TASK GOAL —
Please check every line of the listing for "spectrum" and copy each line where it is found.

DATA FOR THE TASK —
..........
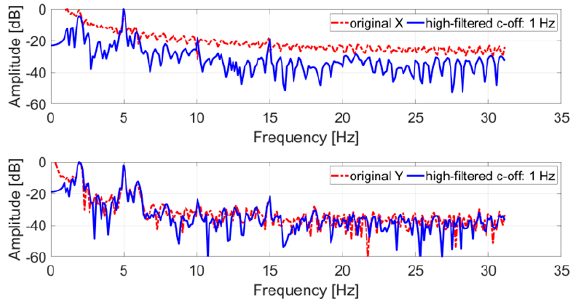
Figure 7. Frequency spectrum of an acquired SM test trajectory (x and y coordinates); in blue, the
..........
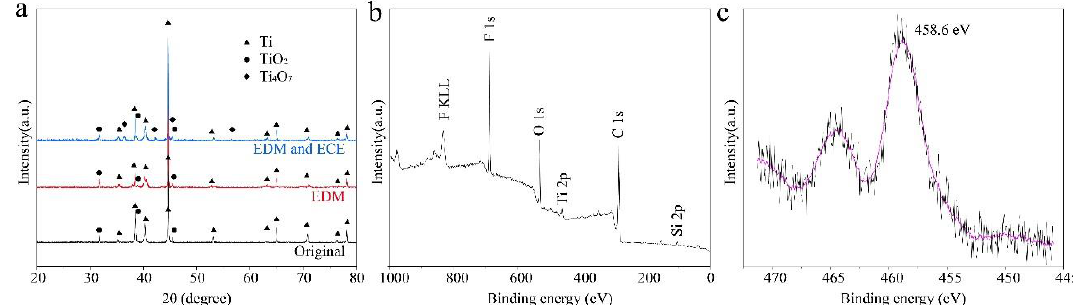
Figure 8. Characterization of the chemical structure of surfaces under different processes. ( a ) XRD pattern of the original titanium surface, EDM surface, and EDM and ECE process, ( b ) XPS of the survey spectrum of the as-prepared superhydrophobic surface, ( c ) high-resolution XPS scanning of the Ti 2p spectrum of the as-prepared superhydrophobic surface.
..........
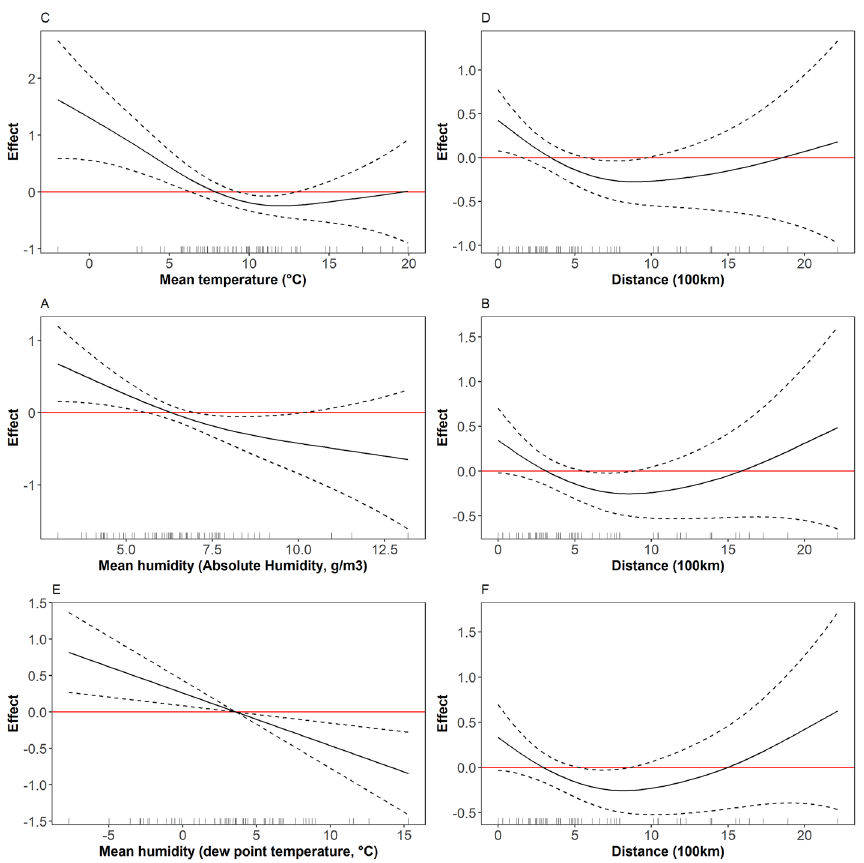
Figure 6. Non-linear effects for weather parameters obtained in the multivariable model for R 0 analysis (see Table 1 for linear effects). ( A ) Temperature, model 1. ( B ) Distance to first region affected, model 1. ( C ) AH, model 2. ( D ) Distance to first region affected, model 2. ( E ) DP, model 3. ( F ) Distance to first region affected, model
..........
EXERCISE OUTPUT —
Figure 7. Frequency spectrum of an acquired SM test trajectory (x and y coordinates); in blue, the
Figure 8. Characterization of the chemical structure of surfaces under different processes. ( a ) XRD pattern of the original titanium surface, EDM surface, and EDM and ECE process, ( b ) XPS of the survey spectrum of the as-prepared superhydrophobic surface, ( c ) high-resolution XPS scanning of the Ti 2p spectrum of the as-prepared superhydrophobic surface.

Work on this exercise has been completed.